Work order
Reproduce the data below, substituting "likes" for every occurrence of "upvotes" and leaving everything else unchanged.

Data for this task
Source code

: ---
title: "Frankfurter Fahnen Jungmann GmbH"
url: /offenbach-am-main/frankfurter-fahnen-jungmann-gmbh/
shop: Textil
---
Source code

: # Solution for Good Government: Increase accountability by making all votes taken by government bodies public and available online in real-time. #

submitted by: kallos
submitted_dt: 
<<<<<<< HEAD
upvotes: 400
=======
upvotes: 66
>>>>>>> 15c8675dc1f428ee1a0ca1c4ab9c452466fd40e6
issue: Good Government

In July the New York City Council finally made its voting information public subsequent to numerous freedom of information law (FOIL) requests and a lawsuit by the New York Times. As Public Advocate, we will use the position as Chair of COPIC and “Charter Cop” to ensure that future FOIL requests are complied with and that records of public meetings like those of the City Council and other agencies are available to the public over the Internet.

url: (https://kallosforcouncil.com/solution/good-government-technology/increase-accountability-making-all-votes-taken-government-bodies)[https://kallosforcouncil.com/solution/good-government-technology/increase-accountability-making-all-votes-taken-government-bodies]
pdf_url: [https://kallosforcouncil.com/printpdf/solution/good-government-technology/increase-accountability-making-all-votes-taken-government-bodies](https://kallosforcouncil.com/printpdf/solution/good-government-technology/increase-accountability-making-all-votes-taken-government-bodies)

Task output
Source code

: ---
title: "Frankfurter Fahnen Jungmann GmbH"
url: /offenbach-am-main/frankfurter-fahnen-jungmann-gmbh/
shop: Textil
---
Source code

: # Solution for Good Government: Increase accountability by making all votes taken by government bodies public and available online in real-time. #

submitted by: kallos
submitted_dt: 
<<<<<<< HEAD
likes: 400
=======
likes: 66
>>>>>>> 15c8675dc1f428ee1a0ca1c4ab9c452466fd40e6
issue: Good Government

In July the New York City Council finally made its voting information public subsequent to numerous freedom of information law (FOIL) requests and a lawsuit by the New York Times. As Public Advocate, we will use the position as Chair of COPIC and “Charter Cop” to ensure that future FOIL requests are complied with and that records of public meetings like those of the City Council and other agencies are available to the public over the Internet.

url: (https://kallosforcouncil.com/solution/good-government-technology/increase-accountability-making-all-votes-taken-government-bodies)[https://kallosforcouncil.com/solution/good-government-technology/increase-accountability-making-all-votes-taken-government-bodies]
pdf_url: [https://kallosforcouncil.com/printpdf/solution/good-government-technology/increase-accountability-making-all-votes-taken-government-bodies](https://kallosforcouncil.com/printpdf/solution/good-government-technology/increase-accountability-making-all-votes-taken-government-bodies)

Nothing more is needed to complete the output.